+++ THE DATA +++
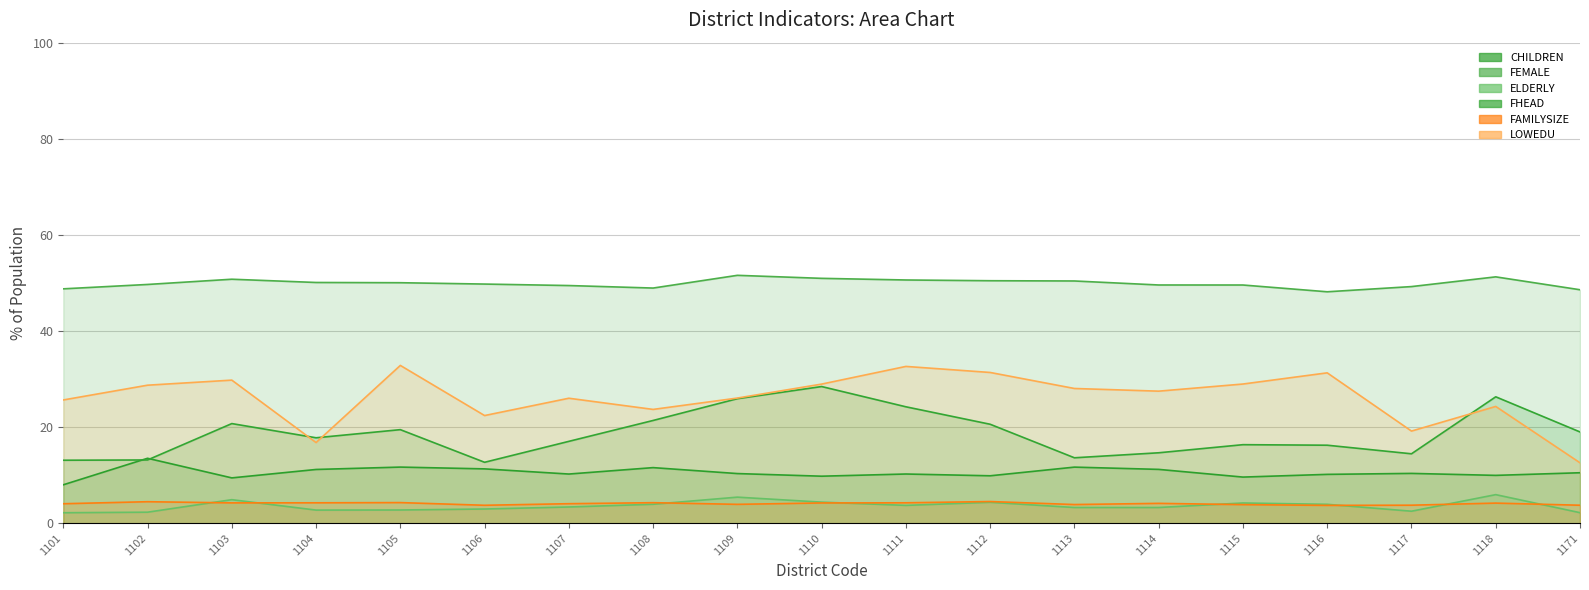

Reading right to left, transcribe all the data shown in this chart.

CHILDREN: 1171=10.5	1118=10.0	1117=10.4	1116=10.2	1115=9.6	1114=11.2	1113=11.7	1112=9.9	1111=10.2	1110=9.8	1109=10.3	1108=11.6	1107=10.2	1106=11.3	1105=11.7	1104=11.2	1103=9.4	1102=13.5	1101=8.0
FEMALE: 1171=48.6	1118=51.3	1117=49.2	1116=48.2	1115=49.6	1114=49.6	1113=50.4	1112=50.5	1111=50.6	1110=51.0	1109=51.6	1108=48.9	1107=49.5	1106=49.8	1105=50.0	1104=50.1	1103=50.8	1102=49.7	1101=48.8
ELDERLY: 1171=2.2	1118=6.0	1117=2.5	1116=3.9	1115=4.2	1114=3.3	1113=3.3	1112=4.4	1111=3.7	1110=4.4	1109=5.4	1108=3.9	1107=3.4	1106=3.0	1105=2.8	1104=2.7	1103=4.9	1102=2.3	1101=2.2
FHEAD: 1171=19.0	1118=26.3	1117=14.5	1116=16.2	1115=16.3	1114=14.7	1113=13.6	1112=20.6	1111=24.2	1110=28.4	1109=25.9	1108=21.4	1107=17.0	1106=12.7	1105=19.5	1104=17.8	1103=20.7	1102=13.2	1101=13.1
FAMILYSIZE: 1171=3.7	1118=4.2	1117=3.8	1116=3.7	1115=3.9	1114=4.1	1113=3.9	1112=4.5	1111=4.3	1110=4.2	1109=3.9	1108=4.3	1107=4.1	1106=3.7	1105=4.3	1104=4.3	1103=4.2	1102=4.5	1101=4.1
LOWEDU: 1171=12.6	1118=24.3	1117=19.2	1116=31.3	1115=29.0	1114=27.5	1113=28.0	1112=31.4	1111=32.6	1110=29.0	1109=26.0	1108=23.7	1107=26.0	1106=22.4	1105=32.8	1104=16.8	1103=29.8	1102=28.7	1101=25.7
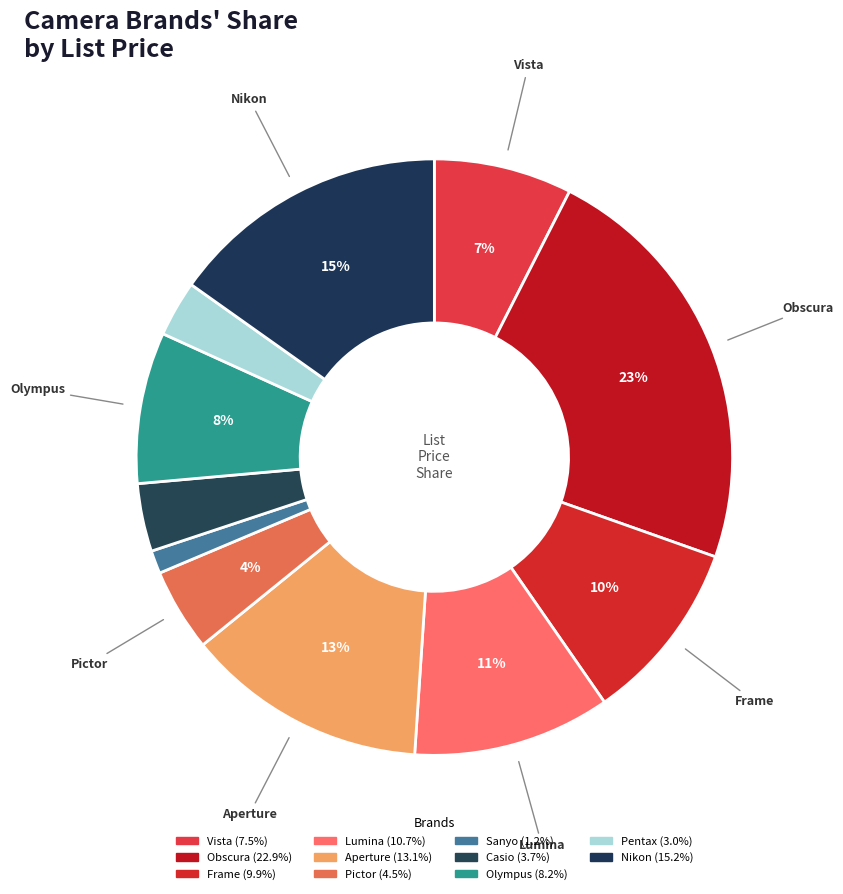

How many segments does this pie chart have?

11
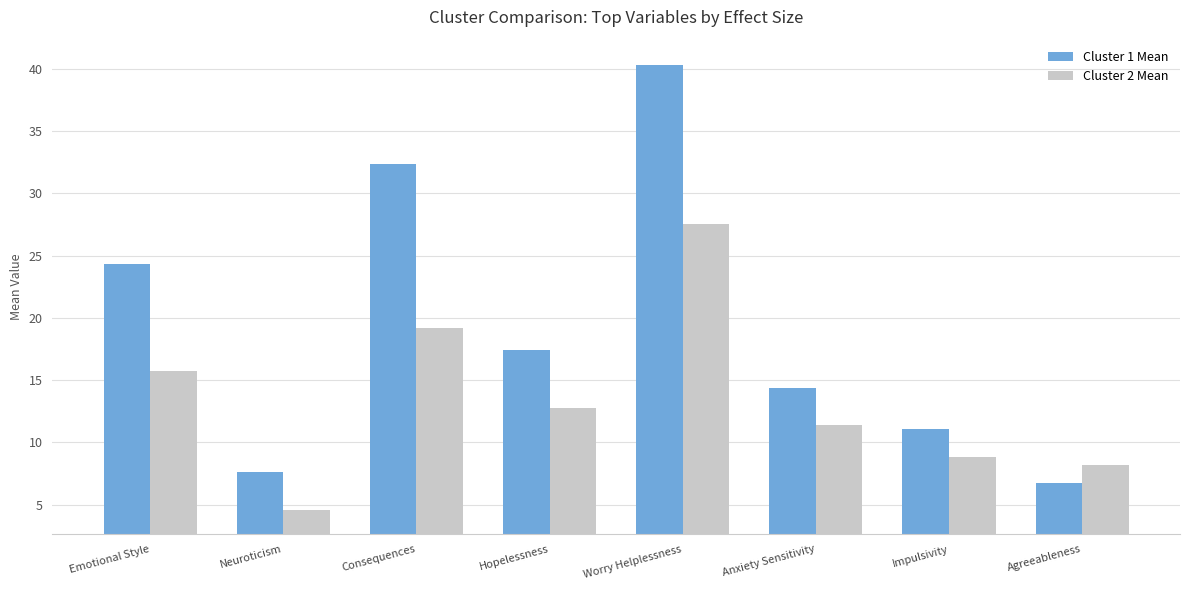

What are all the series names shown in the legend?

Cluster 1 Mean, Cluster 2 Mean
+++
**WHAT THE TASK REQUIRES:**
Reproduce all of the data above word for word, omitting the pictures.

**WRITTEN SOLUTION:**
Reading right to left, transcribe all the data shown in this chart.

CHILDREN: 1171=10.5	1118=10.0	1117=10.4	1116=10.2	1115=9.6	1114=11.2	1113=11.7	1112=9.9	1111=10.2	1110=9.8	1109=10.3	1108=11.6	1107=10.2	1106=11.3	1105=11.7	1104=11.2	1103=9.4	1102=13.5	1101=8.0
FEMALE: 1171=48.6	1118=51.3	1117=49.2	1116=48.2	1115=49.6	1114=49.6	1113=50.4	1112=50.5	1111=50.6	1110=51.0	1109=51.6	1108=48.9	1107=49.5	1106=49.8	1105=50.0	1104=50.1	1103=50.8	1102=49.7	1101=48.8
ELDERLY: 1171=2.2	1118=6.0	1117=2.5	1116=3.9	1115=4.2	1114=3.3	1113=3.3	1112=4.4	1111=3.7	1110=4.4	1109=5.4	1108=3.9	1107=3.4	1106=3.0	1105=2.8	1104=2.7	1103=4.9	1102=2.3	1101=2.2
FHEAD: 1171=19.0	1118=26.3	1117=14.5	1116=16.2	1115=16.3	1114=14.7	1113=13.6	1112=20.6	1111=24.2	1110=28.4	1109=25.9	1108=21.4	1107=17.0	1106=12.7	1105=19.5	1104=17.8	1103=20.7	1102=13.2	1101=13.1
FAMILYSIZE: 1171=3.7	1118=4.2	1117=3.8	1116=3.7	1115=3.9	1114=4.1	1113=3.9	1112=4.5	1111=4.3	1110=4.2	1109=3.9	1108=4.3	1107=4.1	1106=3.7	1105=4.3	1104=4.3	1103=4.2	1102=4.5	1101=4.1
LOWEDU: 1171=12.6	1118=24.3	1117=19.2	1116=31.3	1115=29.0	1114=27.5	1113=28.0	1112=31.4	1111=32.6	1110=29.0	1109=26.0	1108=23.7	1107=26.0	1106=22.4	1105=32.8	1104=16.8	1103=29.8	1102=28.7	1101=25.7

How many segments does this pie chart have?

11

What are all the series names shown in the legend?

Cluster 1 Mean, Cluster 2 Mean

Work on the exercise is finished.